=== Recorded information ===
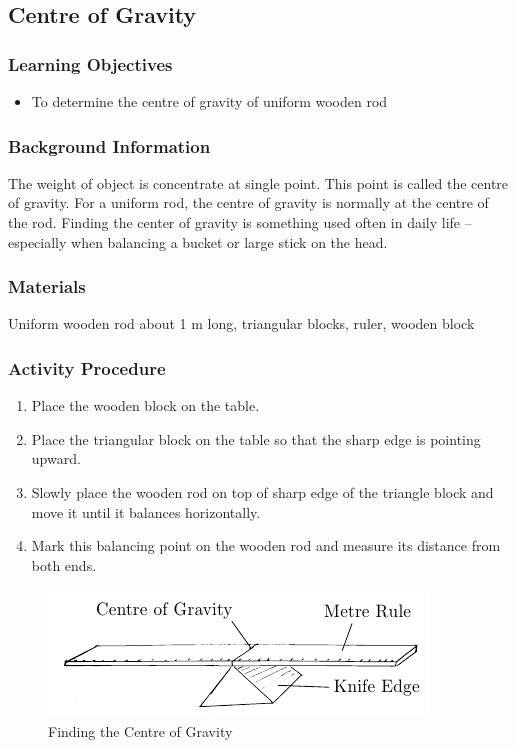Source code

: 
\subsection{Centre of Gravity}

\subsubsection*{Learning Objectives}
\begin{itemize}
\item{To determine the centre of gravity of uniform wooden rod} 
\end{itemize}

\subsubsection*{Background Information}
The weight of object is concentrate at single point. This point is called the centre of gravity. For a uniform rod, the centre of gravity is normally at the centre of the rod.  Finding the center of gravity is something used often in daily life -- especially when balancing a bucket or large stick on the head.

\subsubsection*{Materials}
Uniform wooden rod about 1 m long, triangular blocks, ruler, wooden block

\subsubsection*{Activity Procedure}
\begin{enumerate}
\item{Place the wooden block on the table.} 
\item{Place the triangular block on the table so that the sharp edge is pointing upward.} 
\item{Slowly place the wooden rod on top of sharp edge of the triangle block and move it until it balances horizontally.} 
\item{Mark this balancing point on the wooden rod and measure its distance from both ends.} 
\end{enumerate}

\begin{figure}
\begin{center}
\includegraphics{./img/centre-of-gravity.png}
\caption{Finding the Centre of Gravity}
\label{fig:center-of-gravity}
\end{center}
\end{figure}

=== Exercise ===
Print, without alteration, only the lines above between the one holding "determine the centre" and the one holding "wooden rod on", inclusive.

=== Solution to this problem ===
\item{To determine the centre of gravity of uniform wooden rod} 
\end{itemize}

\subsubsection*{Background Information}
The weight of object is concentrate at single point. This point is called the centre of gravity. For a uniform rod, the centre of gravity is normally at the centre of the rod.  Finding the center of gravity is something used often in daily life -- especially when balancing a bucket or large stick on the head.

\subsubsection*{Materials}
Uniform wooden rod about 1 m long, triangular blocks, ruler, wooden block

\subsubsection*{Activity Procedure}
\begin{enumerate}
\item{Place the wooden block on the table.} 
\item{Place the triangular block on the table so that the sharp edge is pointing upward.} 
\item{Slowly place the wooden rod on top of sharp edge of the triangle block and move it until it balances horizontally.} 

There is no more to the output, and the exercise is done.